10.08.2008

Tricky

Those scales. I tell ya. They are tricky.

So, 2 weeks ago - my weigh in just after the boy had been sick was not good. I was up around 2 lbs. It didn't make much sense to me. I guess I really did nothing but sit on the couch with him for 3 days straight, and crammed food in my mouth when I had 30 seconds to myself. But, I wasn't eating bad food.

I used my "no weigh in pass" the following week because I felt like I have completely fallen off the wagon. I've only journaled 1 or 2 times in the past 2 weeks and just feel terrible for letting myself get so out of control.

So, today was the day. The dreaded scale day. I decided I had to face the music. After {ahem} having a little visitor arrive this morning, I was doubly terrified of the scale.

Oddly enough, I lost .6 lbs. I am in shock. I even ate out 3 times in the past week (I *rarely* eat out), and had a couple beers (and I even more [less?] rarely drink). Odd. Very odd.

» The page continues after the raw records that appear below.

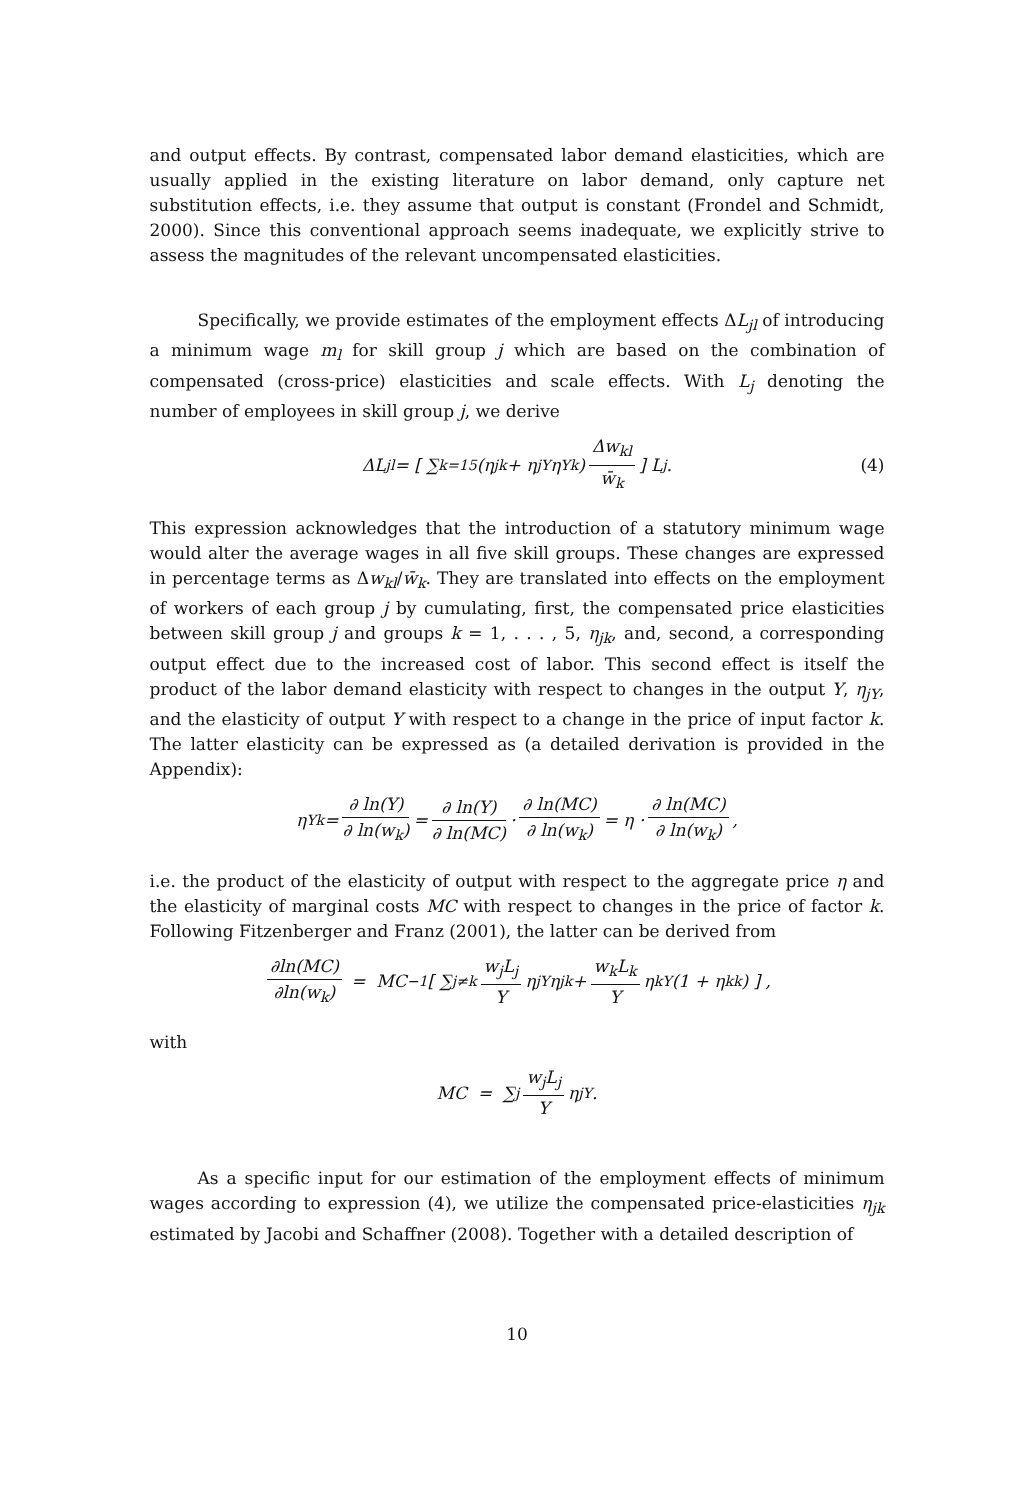and output effects. By contrast, compensated labor demand elasticities, which are usually applied in the existing literature on labor demand, only capture net substitution effects, i.e. they assume that output is constant (Frondel and Schmidt, 2000). Since this conventional approach seems inadequate, we explicitly strive to assess the magnitudes of the relevant uncompensated elasticities.
Specifically, we provide estimates of the employment effects ΔL<sub>jl</sub> of introducing a minimum wage m<sub>l</sub> for skill group j which are based on the combination of compensated (cross-price) elasticities and scale effects. With L<sub>j</sub> denoting the number of employees in skill group j, we derive
ΔL<sub>jl</sub> = [ ∑<sub>k=1</sub><sup>5</sup> (η<sub>jk</sub> + η<sub>jY</sub>η<sub>Yk</sub>) Δw<sub>kl</sub> w̄<sub>k</sub> ] L<sub>j</sub>. (4)
This expression acknowledges that the introduction of a statutory minimum wage would alter the average wages in all five skill groups. These changes are expressed in percentage terms as Δw<sub>kl</sub>/w̄<sub>k</sub>. They are translated into effects on the employment of workers of each group j by cumulating, first, the compensated price elasticities between skill group j and groups k = 1, . . . , 5, η<sub>jk</sub>, and, second, a corresponding output effect due to the increased cost of labor. This second effect is itself the product of the labor demand elasticity with respect to changes in the output Y, η<sub>jY</sub>, and the elasticity of output Y with respect to a change in the price of input factor k. The latter elasticity can be expressed as (a detailed derivation is provided in the Appendix):
η<sub>Yk</sub> = ∂ ln(Y) ∂ ln(w<sub>k</sub>) = ∂ ln(Y) ∂ ln(MC) · ∂ ln(MC) ∂ ln(w<sub>k</sub>) = η · ∂ ln(MC) ∂ ln(w<sub>k</sub>),
i.e. the product of the elasticity of output with respect to the aggregate price η and the elasticity of marginal costs MC with respect to changes in the price of factor k. Following Fitzenberger and Franz (2001), the latter can be derived from
∂ln(MC) ∂ln(w<sub>k</sub>) = MC<sup>−1</sup> [ ∑<sub>j≠k</sub> w<sub>j</sub>L<sub>j</sub> Y η<sub>jY</sub> η<sub>jk</sub> + w<sub>k</sub>L<sub>k</sub> Y η<sub>kY</sub> (1 + η<sub>kk</sub>) ] ,
with
MC = ∑<sub>j</sub> w<sub>j</sub>L<sub>j</sub> Y η<sub>jY</sub>.
As a specific input for our estimation of the employment effects of minimum wages according to expression (4), we utilize the compensated price-elasticities η<sub>jk</sub> estimated by Jacobi and Schaffner (2008). Together with a detailed description of
10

So, I feel pretty focused. I just ate my 4 pt lunch and am still sort of hungry and may eat my breakfast that I didn't eat this morning because I don't eat before weigh ins. I'm gonna do this. I am going to get this weight off. As mentioned in yesterday's post, there are 2 (actually, 3 now) items I really want. I am going to force myself to work for them.

One of the members who joined the same day as me has lost 12 lbs. That is supposed to be ME!

Anyway...on to other trickery. What the heck should my son be for Halloween? I am NOT a Halloween person (I actually do not like Halloween at all) and could care less if we participate, but I feel like a bad parent if we don't. What to do, what to do? ARGH.